Gedenkveranstaltung setzt Zeichen

Musikschule und VHS gestalteten eine Veranstaltung zum Thema Verschwörungstheorie.

Von Sylke Jacobs
Haan – Anlässlich des internationalen Gedenktages an die Opfer des Nationalsozialismus hatte die Musikschule Haan am Freitag, 29. Januar, zu einem musikalischen Dialog in das Forum Dieker Carré eingeladen.
„Fokus der diesjährigen Veranstaltung ist die These, dass Antisemitismus eine Verschwörungstheorie ist, vielleicht die älteste“, erläuterte Martin Kurth, Leiter der VHS Hilden-Haan und damit Kooperationspartner der Musikschule. Der Deradikalisierungscoach Philipp Schlaffer, der früher selbst Teil der Neonazi-Szene war und der Antisemitismusforscher Prof. Alexander Friedmann von der Universität Düsseldorf, beschäftigten sich an dem Abend mit Verschwörungstheorien, deren Gefahr und dem Zusammenhang mit Rechtsextremismus.
Zwischen den Dialogen gab es Musik, vorgetragen von Schülern der Musikschule Haan – entstanden ist ein interessanter Dialog aus Wort und Musik, der die rund 30 Besucher durch den Abend führte. Diverse Songs internationaler Künstler, wie „Purple Rain“ von Prince oder dem James Bond Titelsong „No Time To Die“ von Billie Eilish rundeten die Gedenkveranstaltung ab.
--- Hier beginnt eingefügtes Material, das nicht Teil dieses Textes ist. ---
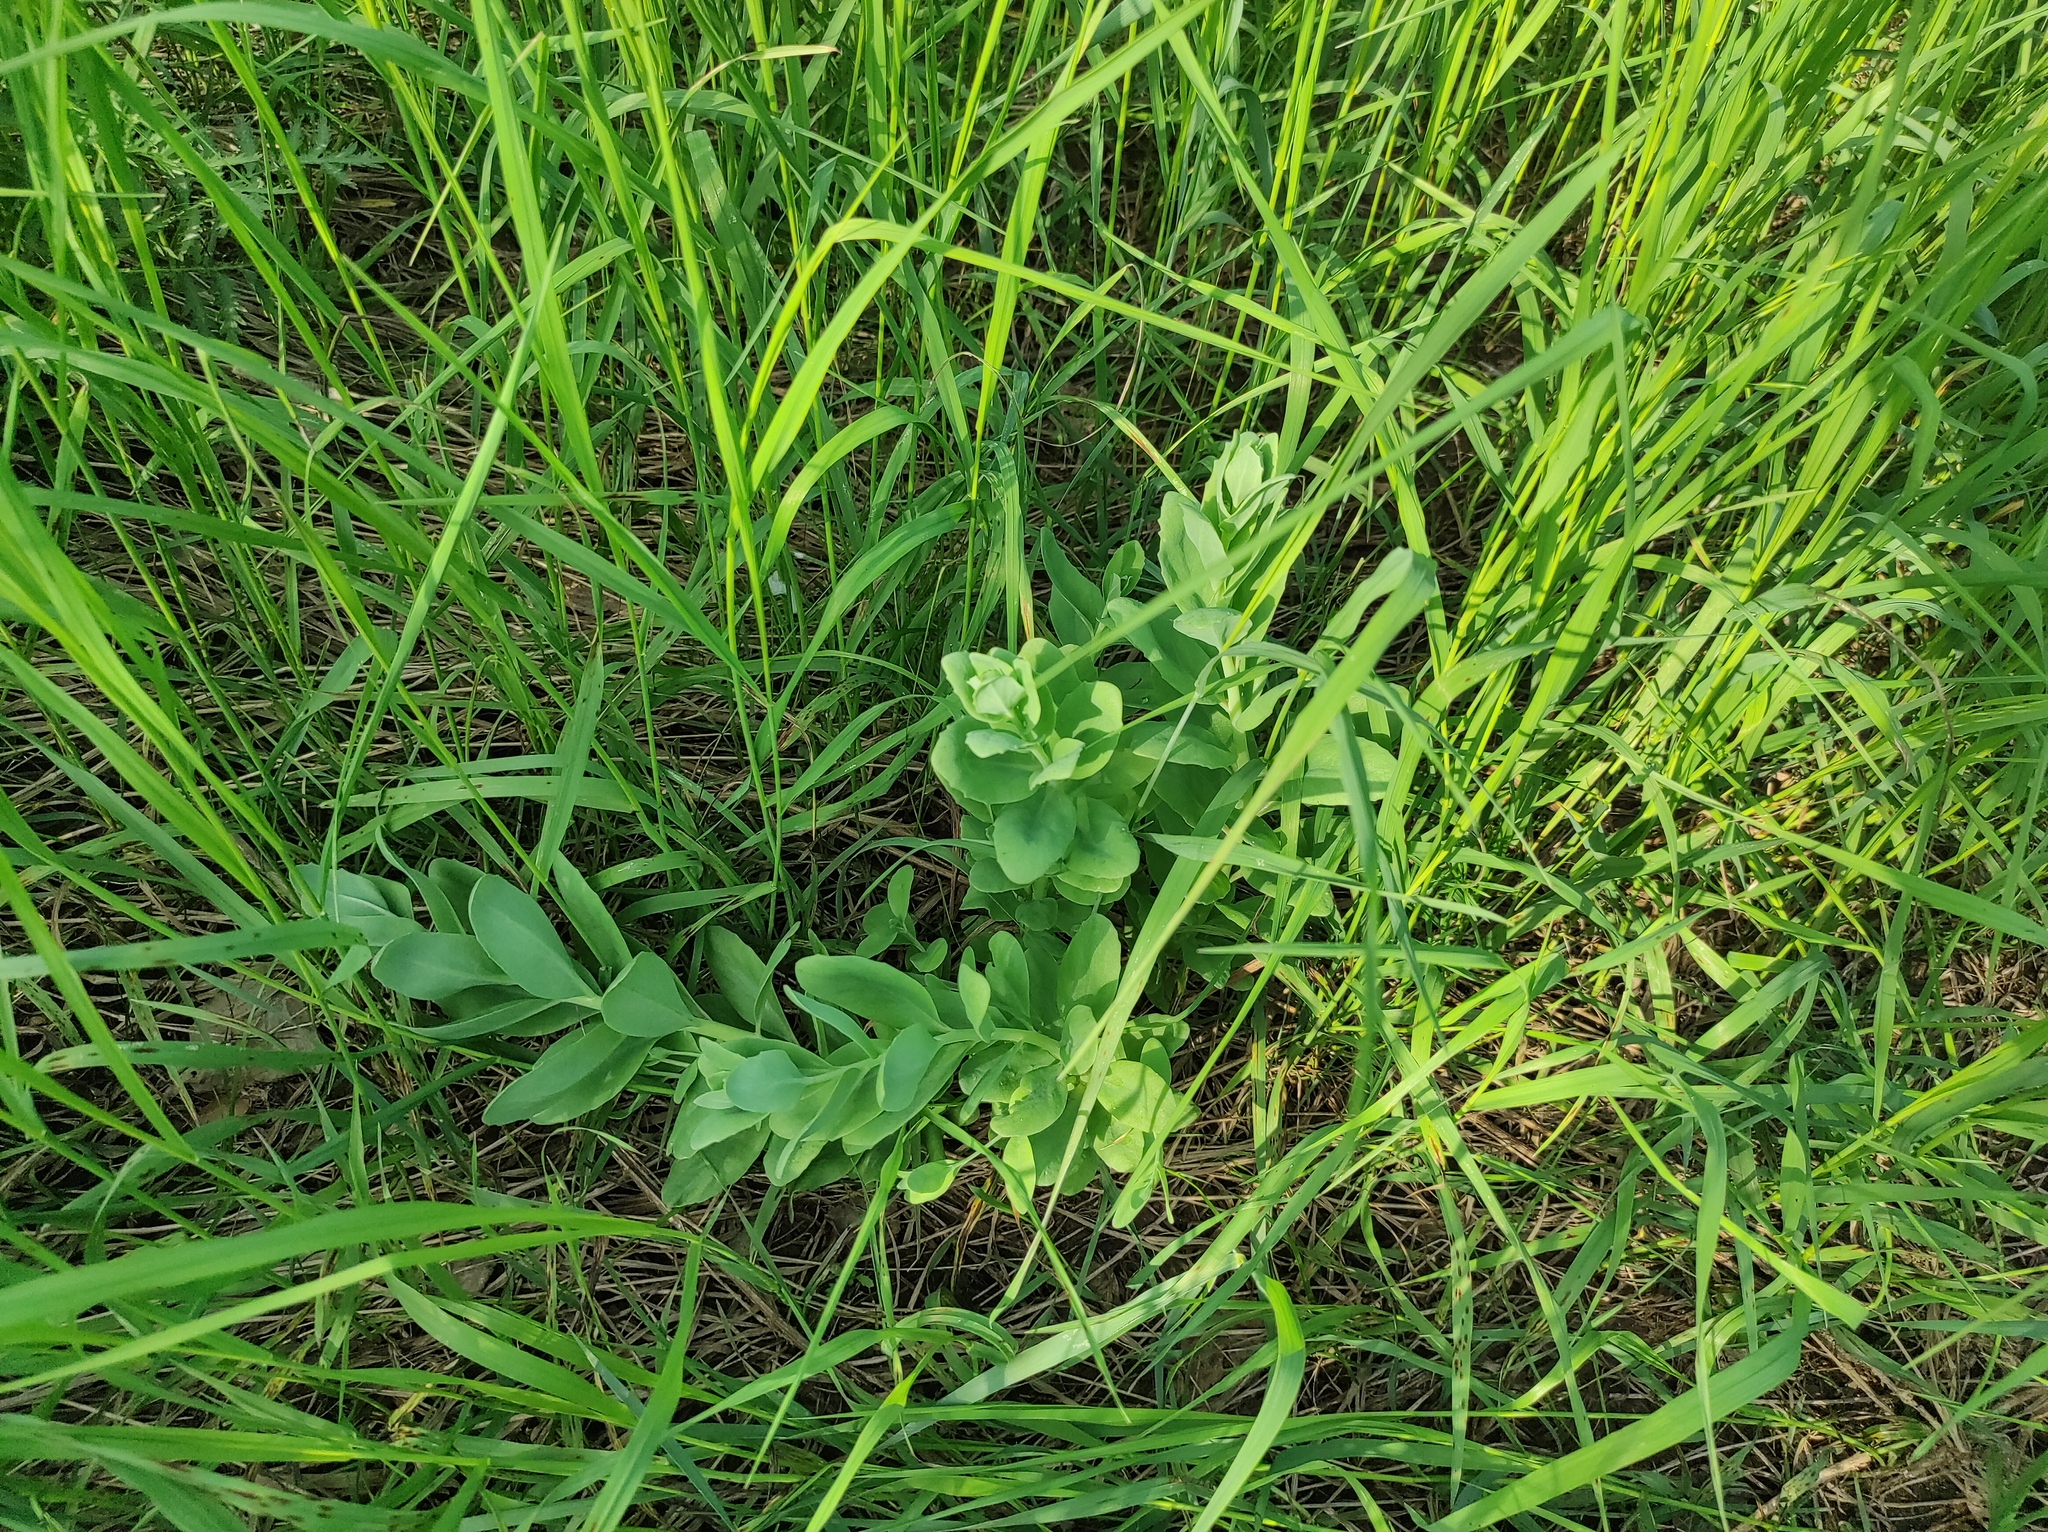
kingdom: Plantae
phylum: Tracheophyta
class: Magnoliopsida
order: Saxifragales
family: Crassulaceae
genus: Hylotelephium
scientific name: Hylotelephium telephium
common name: Live-forever
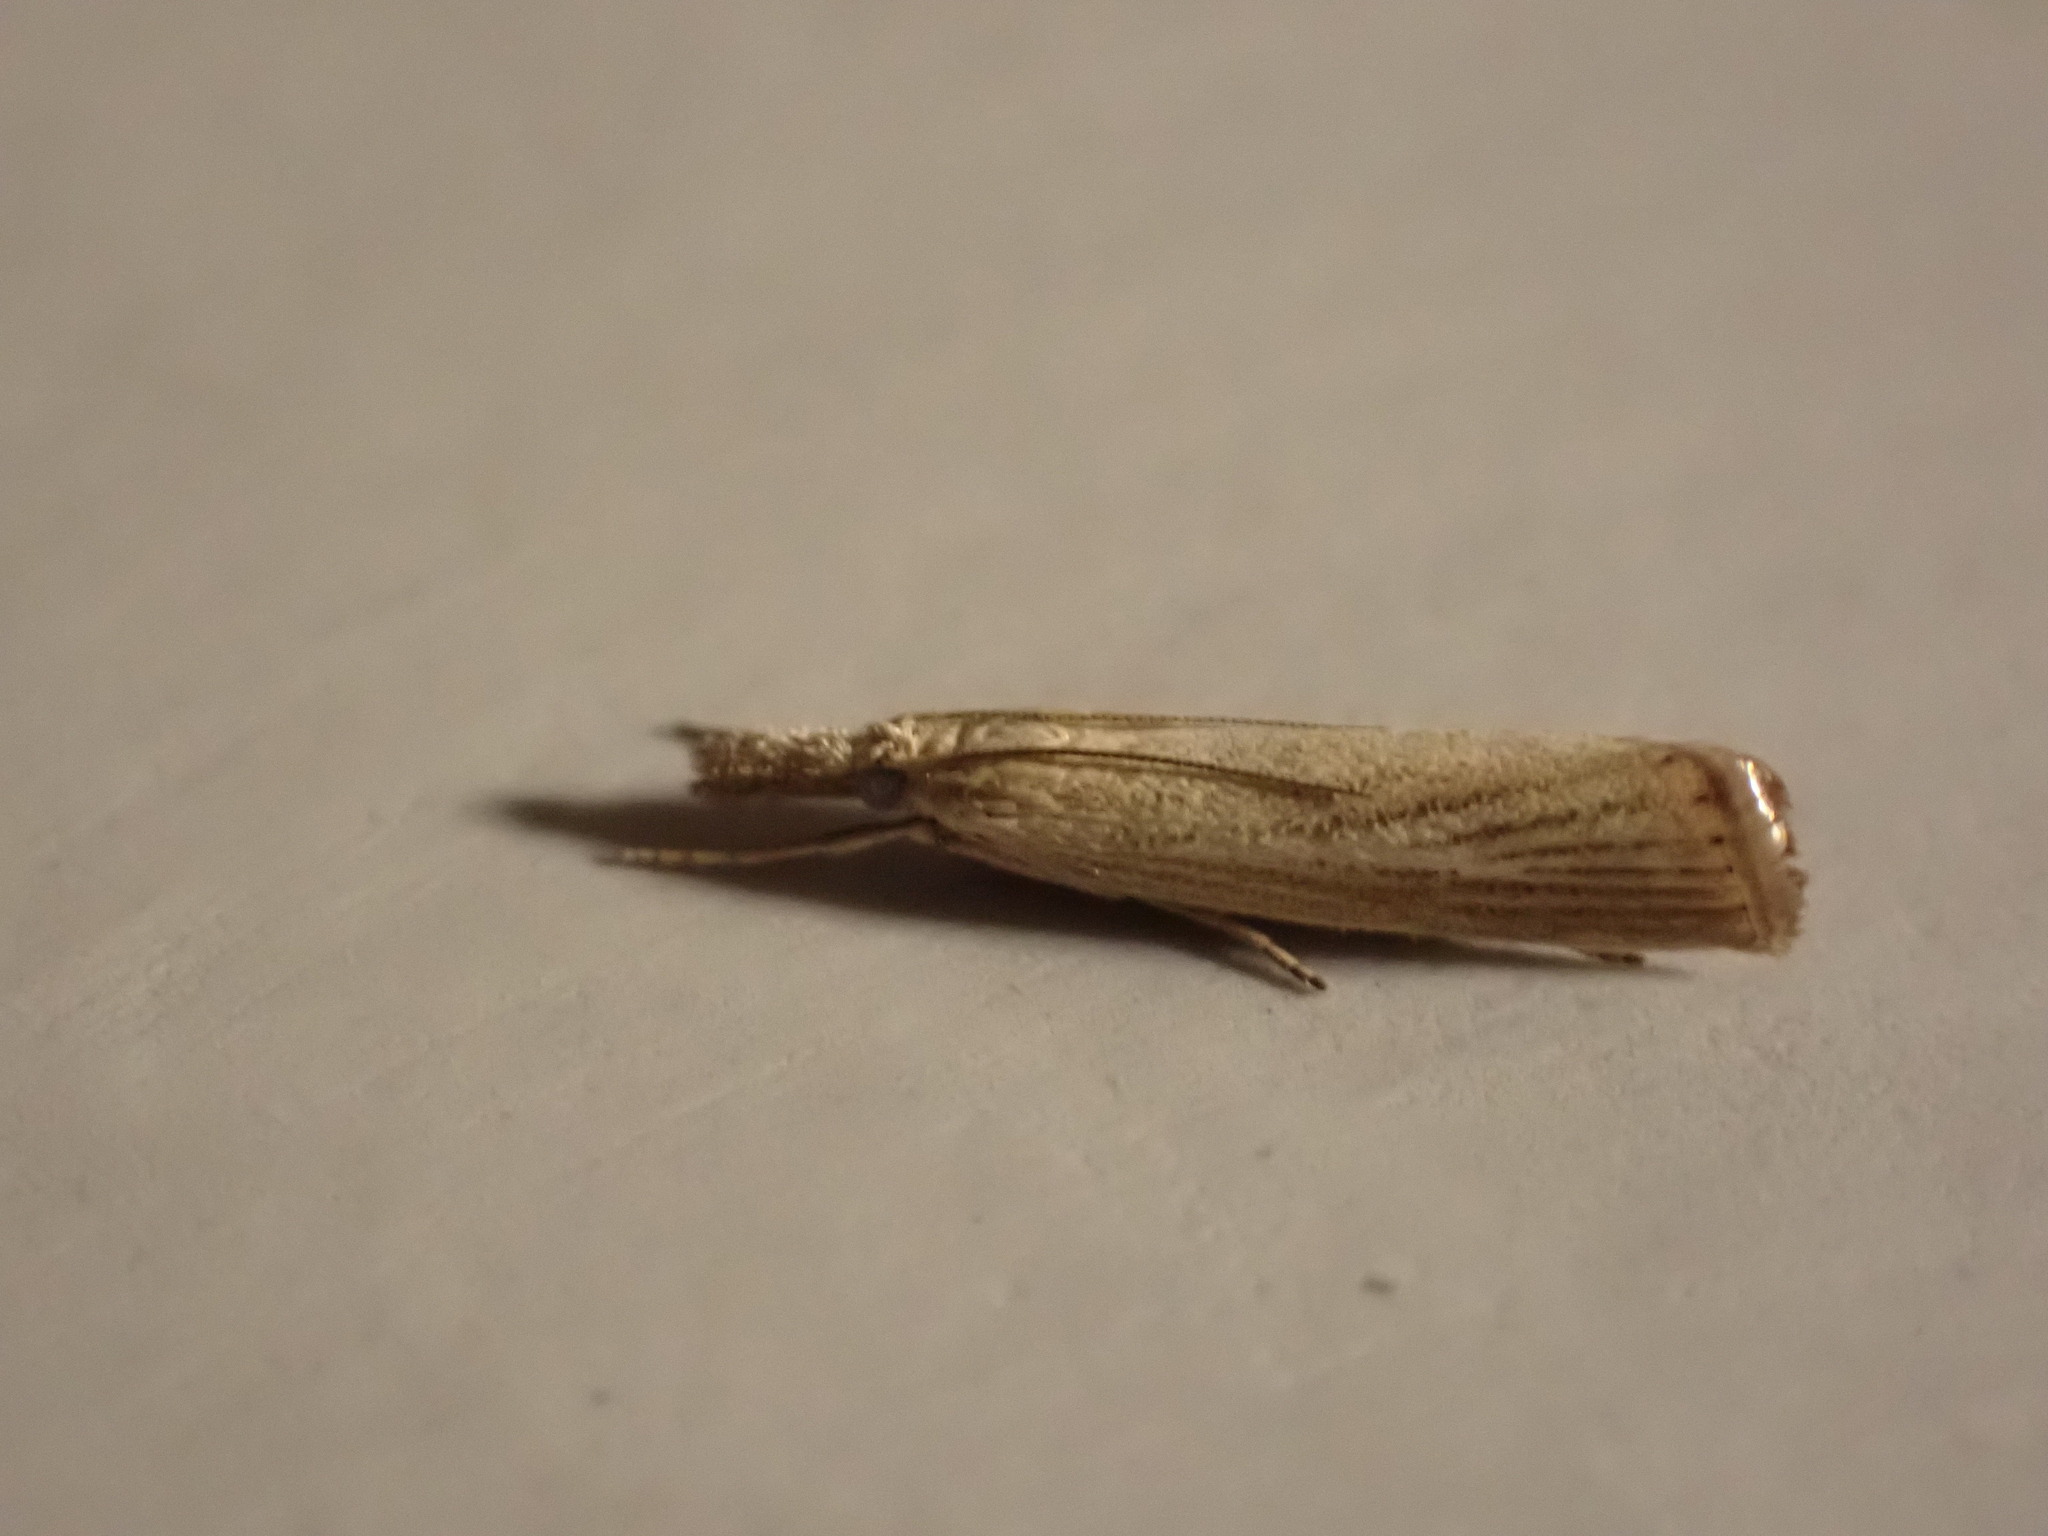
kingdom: Animalia
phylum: Arthropoda
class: Insecta
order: Lepidoptera
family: Crambidae
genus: Agriphila
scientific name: Agriphila straminella
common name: Straw grass-veneer
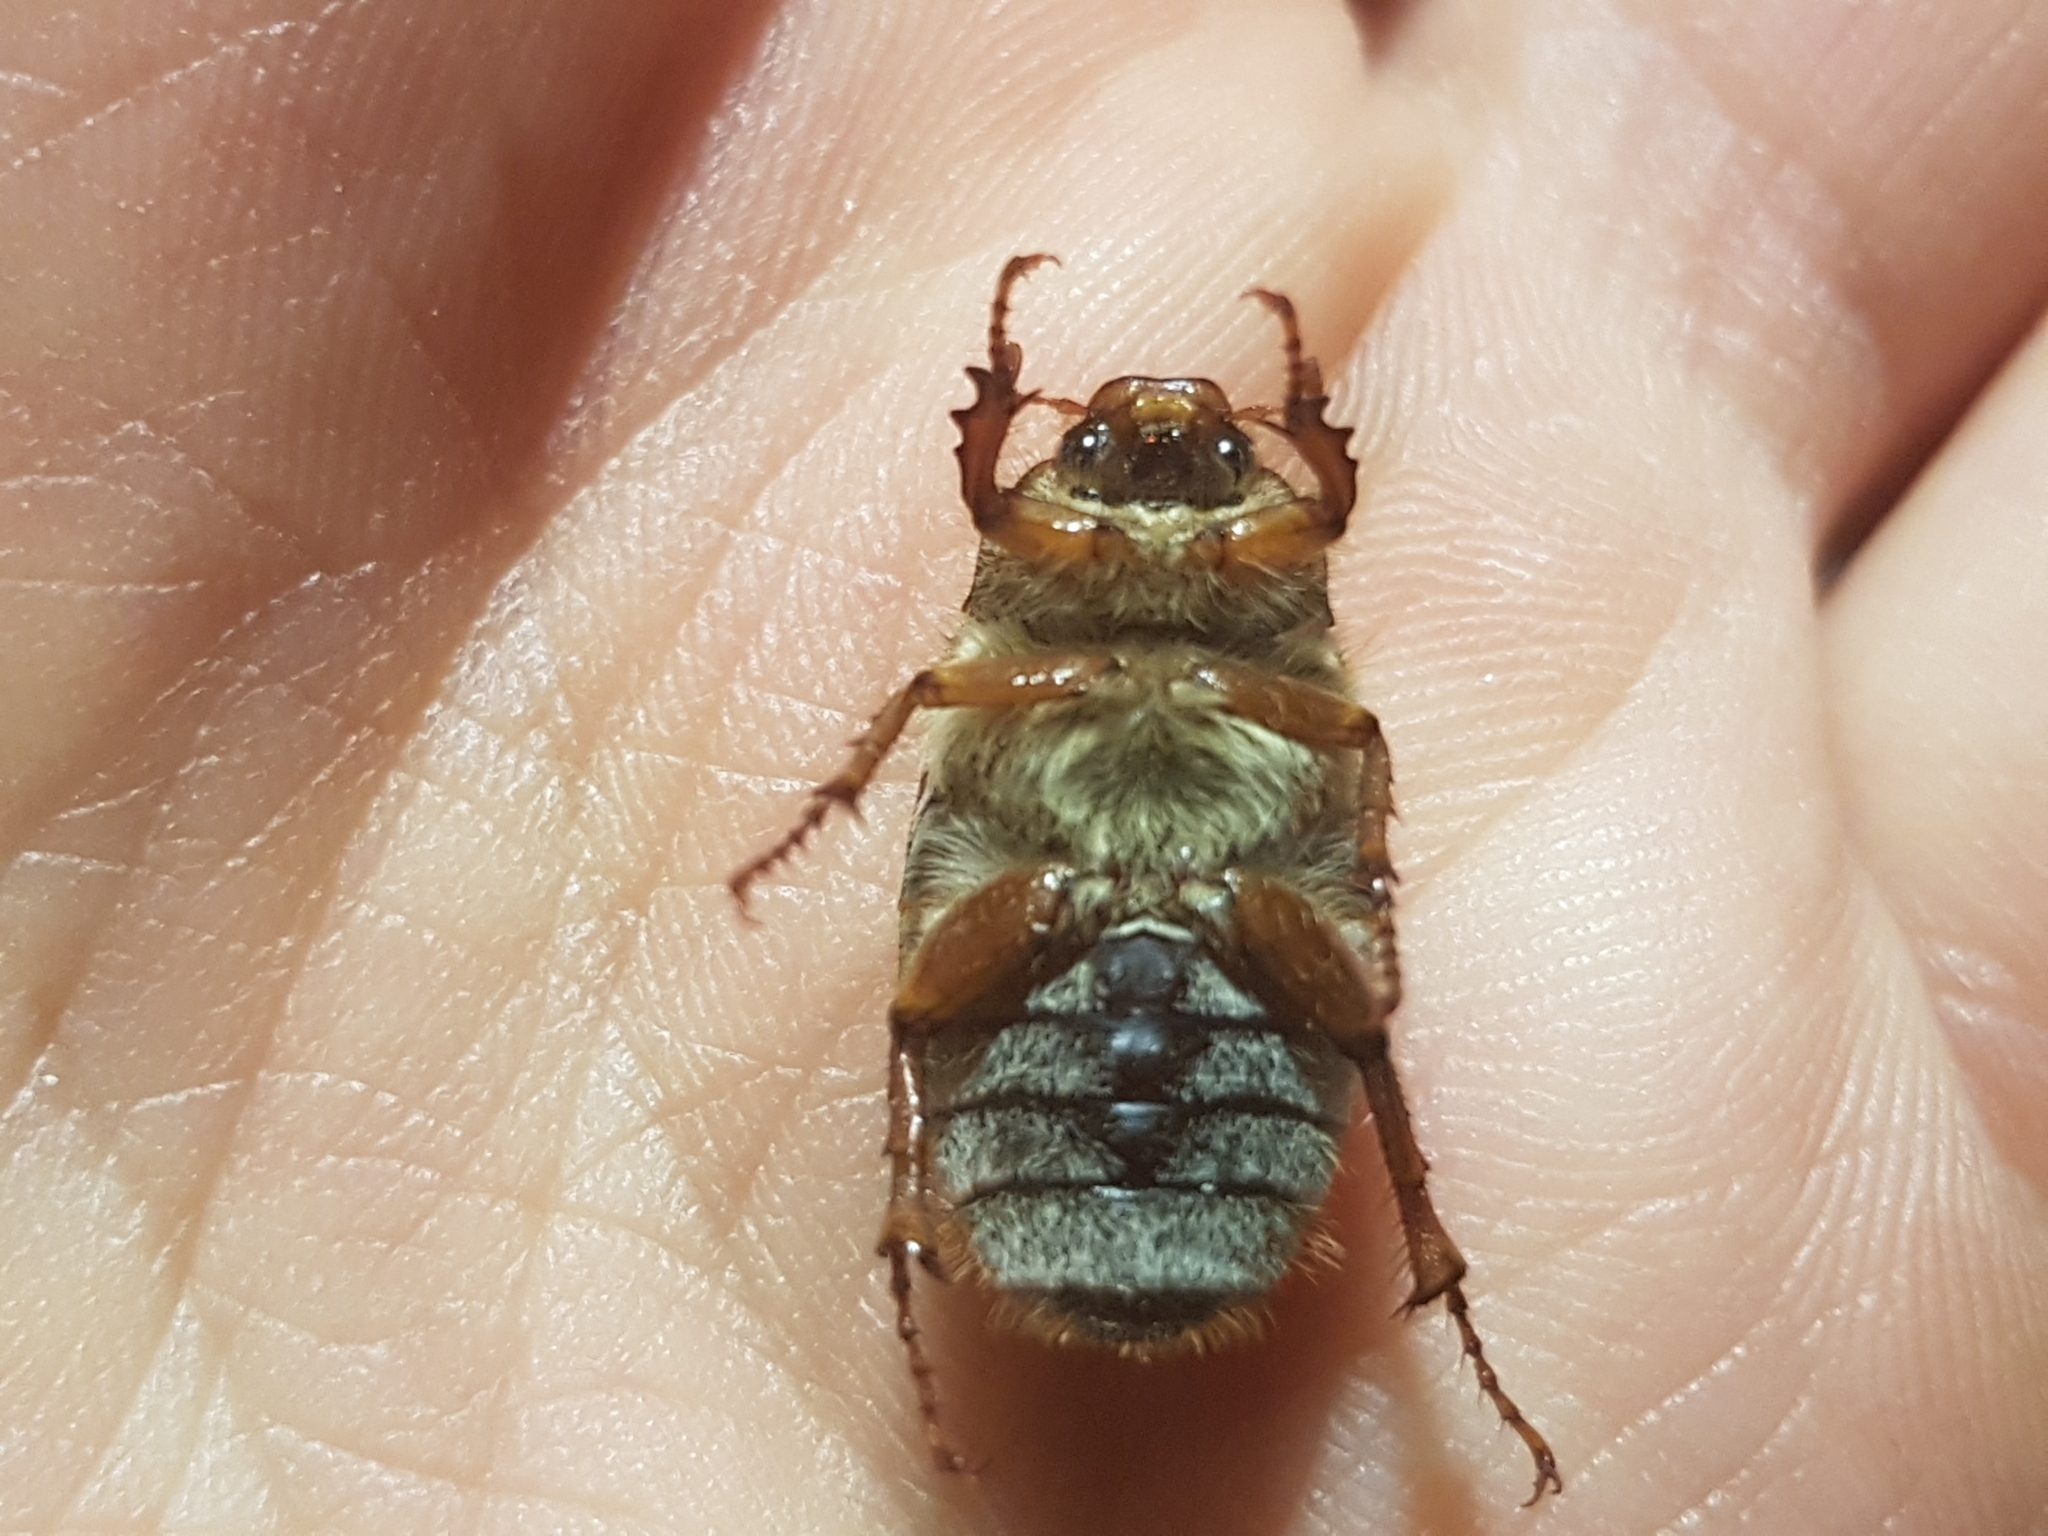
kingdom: Animalia
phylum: Arthropoda
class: Insecta
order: Coleoptera
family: Scarabaeidae
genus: Amphimallon
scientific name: Amphimallon solstitiale
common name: Summer chafer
Der Ex-Neonazi Philipp Schlaffer war aus Lübeck per Video zugeschaltet. Die Erinnerungen an seine Zeit in der radikalen rechtsextremen Szene sind noch sehr präsent. „Damals habe ich an Verschwörungstheorien geglaubt“, resümierte der heute 54-Jährige, der seit seinem Ausstieg aus der rechtsextremen Szene als Anti-Gewalttrainer und Deradikalisierungscoach arbeitet. 20 Jahre war er einer der führender Köpfe n der Neonazi-Szene, hat rechtsextremistisches Material verbreitet, sich im Rocker-Milieu der rechten Szene aufgehalten und wurde zweimal als Straftäter verurteilt.
Auf die Frage, ob die „Protokolle der Weisen von Zion“ (antisemitisches Fake-Pamphlet) in der Szene eine Rolle gespielt hätten, antwortete er: „Rechtsextremismus ist divers, vielfach ist die Szene jedoch einfach gestrickt. Desto krasser und cooler die Aussagen, desto mehr Applaus gibt es in den Sozialen Medien. Jegliches Material, egal ob fake oder echt, wird von der rechtsextremen Szene genutzt, um Verschwörungstheorien zu verbreiten. Deutschland hat viele selbst ernannte Könige“.
„Man muss nicht besonders intelligent sein, um die Protokolle als Fälschung zu erkennen“, bemerkte Prof. Alexander Friedmann. Selbst wenn die Fälschung offensichtlich sei, nutze die Szene den Inhalt als hilfreiches Instrument, um die eigenen Vorhaben und Interessen durchzusetzen. Antisemitismus sei immer noch weltweit verbreitet: man sucht einen Feind, der an allem schuld ist. Die Nazis seien in der physischen Vernichtung sehr konsequent gewesen, nicht nur die jüdische Bevölkerung wurde Opfer, auch unzählige Homosexuelle, Sinti, Roma, politisch Andersdenkende, sind umgebracht worden.
„Sind Verschwörungstheorien im Aufwind“, fragte Kurth. „Die Lage ist so günstig wie schon lange nicht mehr“, erwiderte Friedmann. „Erst die Pandemie, dann die wirtschaftliche Entwicklung und nun ein Krieg, der das Potenzial hat zum Weltkrieg zu werden. Ein Einsatz atomarer Waffen kann nicht ganz ausgeschlossen werden. All das schafft günstige Rahmenbedingungen zur Verbreitung von Verschwörungstheorien.